What you need to do:
Translate this sentence from the court opinion below into Spanish: "If for no other reason, appellants should be denied a reversal of the judgment on the grounds urged in their first and second assignments, because same were not distinctly set forth in their motion for a new trial as required by rule 24 for the government of Courts of Civil Appeals."

Text:
· · · ·
Court Opinion

ID: 3941222
Source: CourtListenerOpinion
Date Created: 2016-07-06 10:04:57.23898+00
Date Added: 2024-06-11T07:43:23.649407
License: Public Domain

If for no other reason, appellants should be denied a reversal of the judgment on the grounds urged in their first and second assignments, because same were not distinctly set forth in their motion for a new trial as required by rule 24 for the government of Courts of Civil Appeals. 142 S.W. xii. If, however, those assignments were entitled to consideration, it is not at all clear they should be sustained; for they are predicated on the assumption that, because defendants in the suit replevied the land after it was levied on by virtue of the writ of sequestration, they were in possession of it at the time the timber was cut and removed. Such an assumption ignores the fact that after it was so replevied, and before any of the timber was cut and removed, by an agreement between all the parties concerned, appellants executed and filed a replevy bond in lieu of the one defendants had filed, and in that way obtained, and at the time the timber was cut had possession of, the land.
· · · ·
Dataset entries
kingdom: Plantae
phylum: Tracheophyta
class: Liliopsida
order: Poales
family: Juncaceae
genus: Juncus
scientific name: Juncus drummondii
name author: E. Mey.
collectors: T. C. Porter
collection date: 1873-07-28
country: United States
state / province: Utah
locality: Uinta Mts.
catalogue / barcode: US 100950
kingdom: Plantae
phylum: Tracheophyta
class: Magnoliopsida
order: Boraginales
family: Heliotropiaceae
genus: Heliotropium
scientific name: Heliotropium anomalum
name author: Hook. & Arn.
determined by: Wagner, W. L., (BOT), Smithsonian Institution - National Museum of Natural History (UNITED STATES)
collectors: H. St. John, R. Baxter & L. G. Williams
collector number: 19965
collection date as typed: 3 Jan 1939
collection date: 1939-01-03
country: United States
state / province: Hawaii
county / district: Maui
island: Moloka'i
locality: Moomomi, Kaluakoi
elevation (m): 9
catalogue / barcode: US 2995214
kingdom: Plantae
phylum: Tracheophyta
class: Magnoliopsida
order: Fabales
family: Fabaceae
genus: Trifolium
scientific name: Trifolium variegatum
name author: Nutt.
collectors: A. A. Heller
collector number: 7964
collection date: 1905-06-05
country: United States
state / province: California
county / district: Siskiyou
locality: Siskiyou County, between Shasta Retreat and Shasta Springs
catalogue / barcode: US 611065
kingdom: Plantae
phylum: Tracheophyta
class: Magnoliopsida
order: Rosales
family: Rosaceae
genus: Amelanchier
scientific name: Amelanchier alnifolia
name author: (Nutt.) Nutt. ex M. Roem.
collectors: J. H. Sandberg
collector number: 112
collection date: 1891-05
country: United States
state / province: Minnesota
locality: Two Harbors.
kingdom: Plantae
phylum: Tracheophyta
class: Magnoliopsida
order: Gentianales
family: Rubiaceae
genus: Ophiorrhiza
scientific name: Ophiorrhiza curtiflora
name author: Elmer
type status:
· · · ·
Problem solution:
Aunque no fuera por otra razón, debería negarse a los apelantes la revocación de la sentencia por los motivos alegados en su primer y segundo señalamientos de error, porque estos no se expusieron claramente en su moción para un nuevo juicio, tal como lo exige la regla 24 para el gobierno de los Tribunales de Apelaciones Civiles.